Information provided:

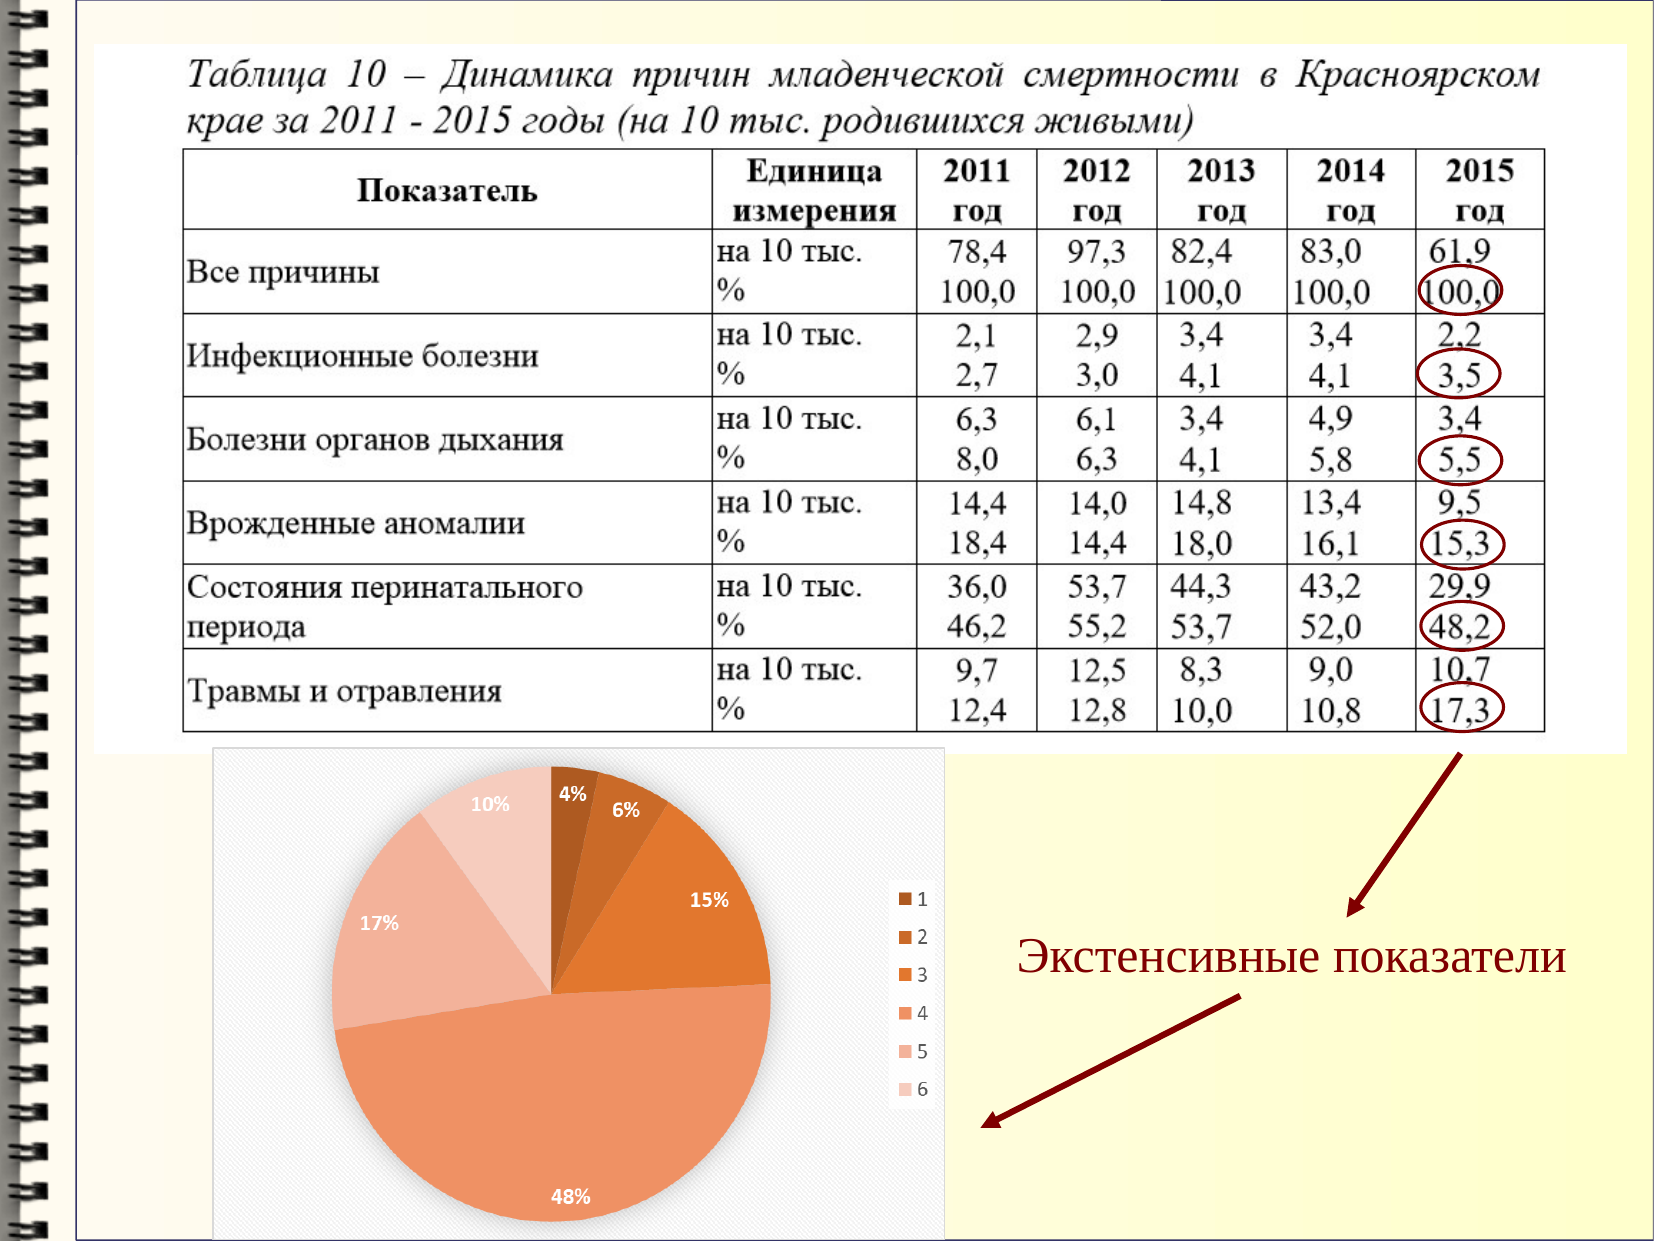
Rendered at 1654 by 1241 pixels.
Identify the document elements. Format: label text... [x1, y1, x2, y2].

picture [0, 0, 75, 1241]
picture [94, 44, 1627, 1241]
text_box Экстенсивные показатели [1001, 920, 1583, 992]
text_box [980, 995, 1241, 1129]
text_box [1346, 753, 1461, 918]
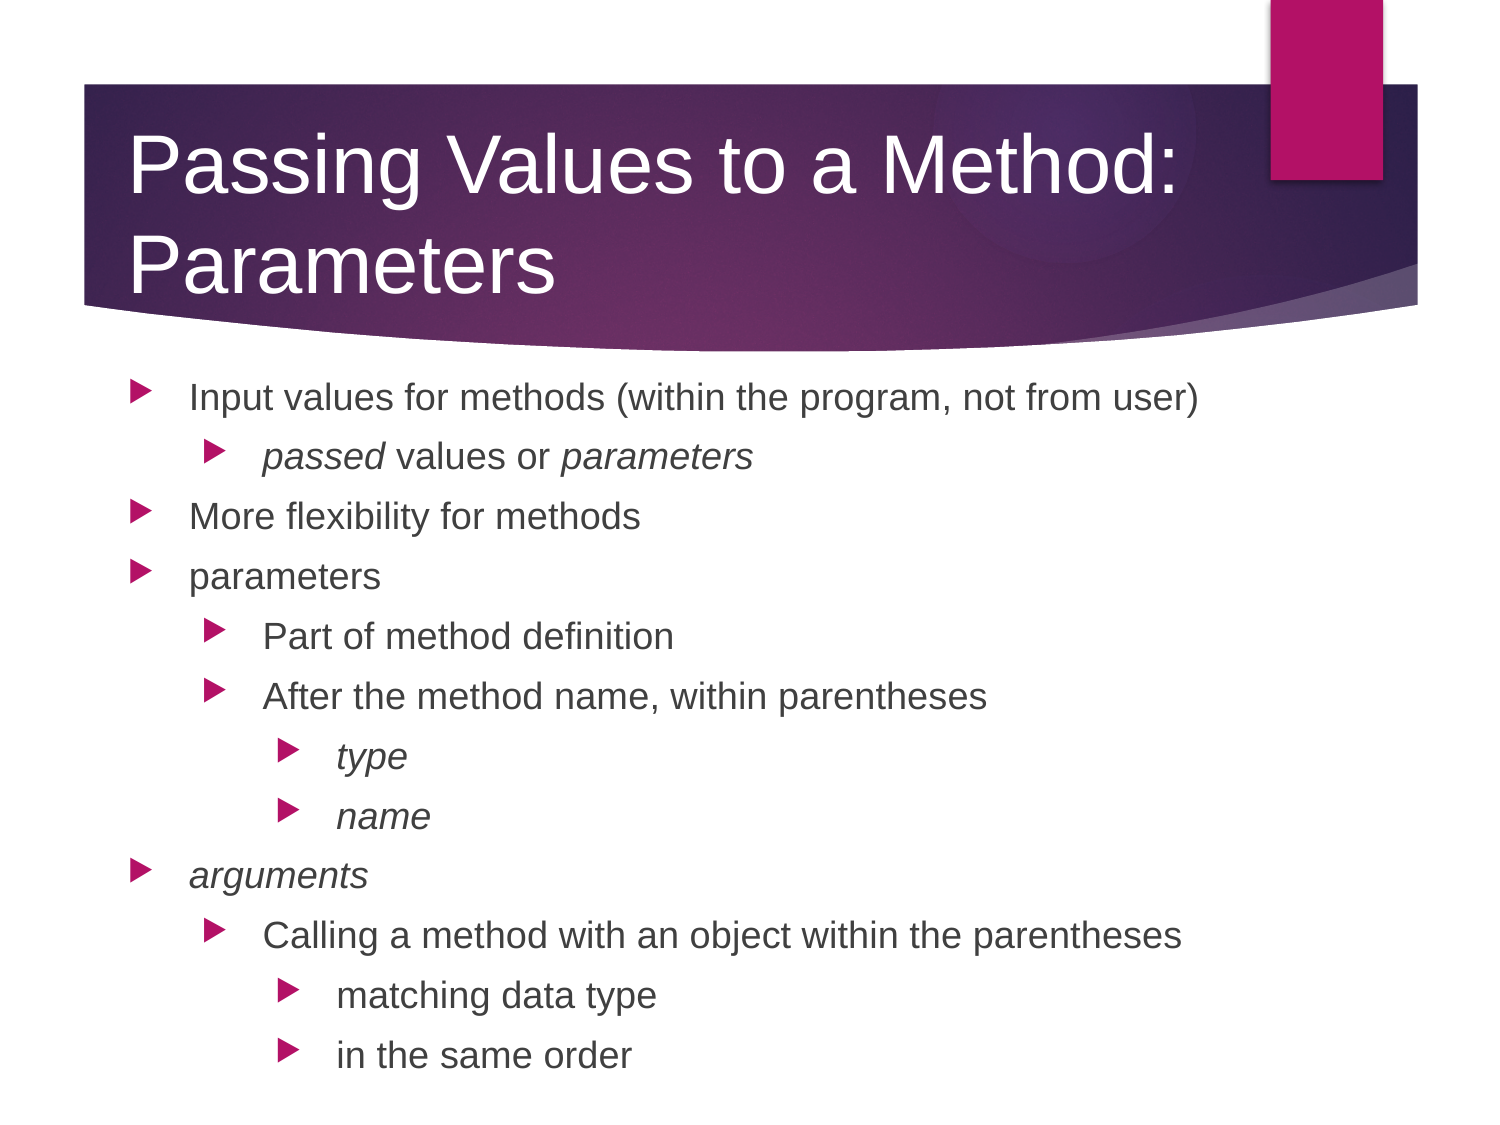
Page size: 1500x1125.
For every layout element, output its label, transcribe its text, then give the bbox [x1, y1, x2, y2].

list Input values for methods (within the program, not from user) passed values or parameters More flexibility for methods parameters Part of method definition After the method name, within parentheses type name arguments Calling a method with an object within the parentheses matching data type in the same order [112, 369, 1388, 1087]
title Passing Values to a Method: Parameters [112, 152, 1388, 269]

Exercise aim: A word-for-word copy of the entries is needed, with no pictures in it.

Answer to the exercise:
Rendered at 1654 by 1241 pixels.
Identify the document elements. Format: label text... [x1, y1, x2, y2].

picture [0, 0, 75, 1241]
picture [94, 44, 1627, 1241]
text_box Экстенсивные показатели [1001, 920, 1583, 992]
text_box [980, 995, 1241, 1129]
text_box [1346, 753, 1461, 918]
Page size: 1500x1125.
For every layout element, output its label, transcribe its text, then give the bbox [x1, y1, x2, y2].

list Input values for methods (within the program, not from user) passed values or parameters More flexibility for methods parameters Part of method definition After the method name, within parentheses type name arguments Calling a method with an object within the parentheses matching data type in the same order [112, 369, 1388, 1087]
title Passing Values to a Method: Parameters [112, 152, 1388, 269]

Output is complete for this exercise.